Should you find yourself tempted by Utah’s salt flats or, say, a very long stretch of desert highway, the E 63 S also allows you to sample what it feels like to touch 180 mph with a full 64 cubic feet of groceries stuffed in its massive cargo area. That’s three more cubes and six miles per hour faster than the similarly sized, but taller and heavier, Mercedes-AMG GLE 63 S SUV with which the wagon also shares its mechanical details.
Better Going All-Out
With all of that power on tap, it’s not surprising that slow and smooth is not particularly within the Mercedes-AMG E 63 S skill-set when being driven within the limits of local traffic laws. Selecting “Comfort” from its many drive modes (which include two different “Sport” settings as well as a “Race” and “Drift” option) reveals occasional hesitancy from the nine-speed autobox at the low end, manifesting most often as a slight shudder that breaks through the calm surface of the car’s mostly placid suspension tuning.
Dip your toes in the Sport side of the pool, however, and the E 63 S reveals the full depths of its accelerative potential. The horizon never seems to stop screaming towards your face as long as the gas pedal is pinned to the floor, and should topographical concerns dictate a feint to the left or the right then the excellent grip provided by its massive 20-inch tires front and rear (not to mention the anchor that is its optional carbon-ceramic brake package) keeps the car firmly planted on the asphalt.
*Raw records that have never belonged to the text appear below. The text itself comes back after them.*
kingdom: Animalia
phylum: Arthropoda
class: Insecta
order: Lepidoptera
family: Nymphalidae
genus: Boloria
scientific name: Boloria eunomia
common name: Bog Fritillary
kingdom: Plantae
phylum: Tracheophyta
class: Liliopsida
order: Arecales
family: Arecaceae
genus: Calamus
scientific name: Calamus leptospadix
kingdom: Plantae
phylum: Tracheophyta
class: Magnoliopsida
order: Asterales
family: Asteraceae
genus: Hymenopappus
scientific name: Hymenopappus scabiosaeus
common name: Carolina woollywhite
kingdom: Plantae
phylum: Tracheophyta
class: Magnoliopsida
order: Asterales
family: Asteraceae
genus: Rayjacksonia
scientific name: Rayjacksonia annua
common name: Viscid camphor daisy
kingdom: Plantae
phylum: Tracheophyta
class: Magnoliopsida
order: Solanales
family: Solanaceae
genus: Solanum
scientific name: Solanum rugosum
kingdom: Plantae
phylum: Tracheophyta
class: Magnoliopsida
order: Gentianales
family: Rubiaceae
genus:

As with most modern luxury machines, much of the Mercedes-AMG’s action occurs at arm’s length. Driver and passengers are largely insulated from the outside world, and this includes sapping some of the adrenaline that would normally seep through into the cockpit of a lighter sports car. There’s not a two-door coupe out there, however, that can match the anti-social thrill of a big-bore station wagon doing its business, and that against-expectations character is an important aspect of the E-Class’s charms.
With a starting price of just over $112,000, the E 63 S wagon offers those sick of hyper-SUVs a chance to combine their pangs for performance with the day-to-day realities of their commute. While there are some frustrations that come with the Mercedes-AMG’s latest update — in particular, the overly complicated MBUX infotainment system and the bewildering array of steering wheel controls that come with it — at its core this is an extremely useful and ridiculously muscled machine that is virtually invisible on the street, even when outfitted with additional carbon-fiber accents as was my tester.
For some, the undercover aspect of the E 63 S (which stands in stark contrast to its extroverted Audi counterpart) is a big part of the appeal. In a sea of sport-utilities, it’s that much harder for radar-happy highway patrollers to pick up on a low-riding wagon sifting through traffic at super-legal speeds. By the same token, this Mercedes-Benz has almost but not quite been crowded out of its own showroom by these same heavy, hulking replacements for the working wagon class. It’s an unlikely hero hidden in a rocket-fueled niche nurtured by those maniacs at AMG who understand that nothing exceeds like excess.